Born the son of auto race promoters George and Evelyn Marshman in Pottstown, Pennsylvania, Marshman died in San Antonio, Texas of injuries sustained in a tire test in Phoenix, Arizona.
He drove in the USAC Championship Car series, racing in the 1961-1964 seasons, with 49 career starts, including each Indianapolis 500 contest in that span. He finished in the top ten 25 times, with one victory, in 1962 at the Arizona State Fairgrounds in Phoenix. His 7th-place finish at the 1961 Indianapolis 500 earned him co-Rookie of the Year honors with Parnelli Jones.
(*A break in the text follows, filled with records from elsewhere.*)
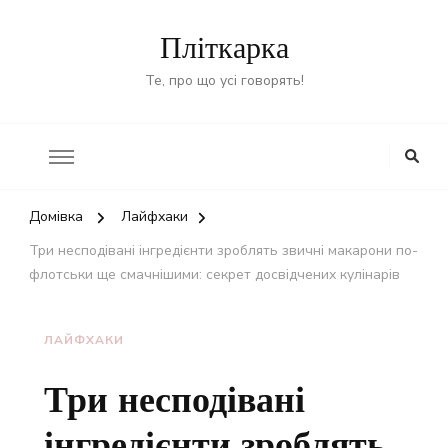
Пліткарка
Те, про що усі говорять!
Домівка
Лайфхаки
Три несподівані інгредієнти зроблять звичні макарони по-
флотськи ще смачнішими: секрет досвідчених кулінарів
ЛАЙФХАКИ
Три несподівані
інгредієнти зроблять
Marshman may be best known for his performance during the 1964 Indianapolis 500. Early in the race, following a fiery crash that clained the lives of Eddie Sachs and Dave MacDonald, Marshman took the lead from polesitter and race favorite Jim Clark. Marshman, driving a Lotus 29-Ford, extended his lead until the 37th lap, when he was forced off the track to avoid hitting a slower car driven by Johnny White. The instant he spent off the track tore loose oil and water lines, and retired the car. Many observers felt Marshman was on his way to a comfortable victory before luck intervened. A story from the time holds that Marshman wandered the crowd for an hour before returning to the pits and his crew. Marshman, dressed in his fireproof overalls and with oily goggle-marks around his eyes, was holding a race program. Jack Beckley, Marshman's crew chief, studied him quizzically and finally asked, "what are you doing with that?" An embarrassed and crestfallen Marshman replied, "I thought if I bought it no one would know I was a driver and they wouldn't ask me silly questions."
On November 27, 1964, Marshman was conducting tire tests at the Phoenix 1-mile paved oval. When his Lotus-Ford crashed into the west retaining wall and ruptured the fuel tank, he was not wearing fire-retardant clothing to protect him according to some reports. First able to leave the wreck unassisted, Marshman succumbed to his second and third degree burns six days later.
About a year after her husband's death, Marshman's widow, Janet F. Marshman, sued Ford Motor Company for $5 million, claiming that the crash resulted from negligence by the car owner, purported to be Ford, which also failed to comply with a warranty that the car was safe according to the suit.
The first Bobby Marshman Memorial race, which featured ARDC midget cars and was promoted by George Marshman, was held at Hatfield Speedway in June 1966.